Extracted data Block Start
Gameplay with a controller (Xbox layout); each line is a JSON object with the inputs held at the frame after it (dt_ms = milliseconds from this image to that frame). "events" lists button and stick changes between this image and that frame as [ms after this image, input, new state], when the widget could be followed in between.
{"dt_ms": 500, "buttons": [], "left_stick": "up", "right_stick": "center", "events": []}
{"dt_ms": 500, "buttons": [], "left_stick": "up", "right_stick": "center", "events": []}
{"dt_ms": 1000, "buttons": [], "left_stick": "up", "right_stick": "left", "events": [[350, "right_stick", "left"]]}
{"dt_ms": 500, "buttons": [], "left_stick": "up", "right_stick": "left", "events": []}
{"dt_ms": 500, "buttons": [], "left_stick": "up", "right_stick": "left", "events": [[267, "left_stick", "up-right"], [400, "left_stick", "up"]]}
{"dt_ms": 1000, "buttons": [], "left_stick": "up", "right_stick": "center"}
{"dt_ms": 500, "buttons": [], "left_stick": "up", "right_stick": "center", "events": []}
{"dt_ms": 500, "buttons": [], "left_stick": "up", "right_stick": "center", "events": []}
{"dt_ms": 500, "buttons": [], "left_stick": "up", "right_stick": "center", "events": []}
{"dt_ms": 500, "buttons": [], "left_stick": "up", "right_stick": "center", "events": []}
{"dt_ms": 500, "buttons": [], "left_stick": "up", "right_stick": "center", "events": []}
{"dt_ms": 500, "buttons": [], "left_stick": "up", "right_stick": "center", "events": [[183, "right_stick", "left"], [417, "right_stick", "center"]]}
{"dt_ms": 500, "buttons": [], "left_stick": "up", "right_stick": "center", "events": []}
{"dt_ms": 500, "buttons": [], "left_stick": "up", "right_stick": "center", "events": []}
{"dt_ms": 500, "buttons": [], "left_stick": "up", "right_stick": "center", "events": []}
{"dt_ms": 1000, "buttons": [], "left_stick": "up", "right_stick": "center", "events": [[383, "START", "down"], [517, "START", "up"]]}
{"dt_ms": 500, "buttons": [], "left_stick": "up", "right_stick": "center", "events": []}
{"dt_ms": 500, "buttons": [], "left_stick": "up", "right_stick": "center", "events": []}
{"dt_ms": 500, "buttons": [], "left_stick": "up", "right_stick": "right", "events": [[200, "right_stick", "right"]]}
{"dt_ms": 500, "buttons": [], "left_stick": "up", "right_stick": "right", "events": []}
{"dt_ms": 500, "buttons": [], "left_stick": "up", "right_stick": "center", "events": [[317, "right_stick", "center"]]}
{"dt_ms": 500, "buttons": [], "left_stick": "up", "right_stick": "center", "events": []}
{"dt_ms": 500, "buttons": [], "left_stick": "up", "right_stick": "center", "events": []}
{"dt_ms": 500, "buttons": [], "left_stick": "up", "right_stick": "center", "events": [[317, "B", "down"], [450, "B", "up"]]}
Extracted data Block End
# Work instruction
Copy out every line of the listing that contains the string "down".

# Task result
{"dt_ms": 1000, "buttons": [], "left_stick": "up", "right_stick": "center", "events": [[383, "START", "down"], [517, "START", "up"]]}
{"dt_ms": 500, "buttons": [], "left_stick": "up", "right_stick": "center", "events": [[317, "B", "down"], [450, "B", "up"]]}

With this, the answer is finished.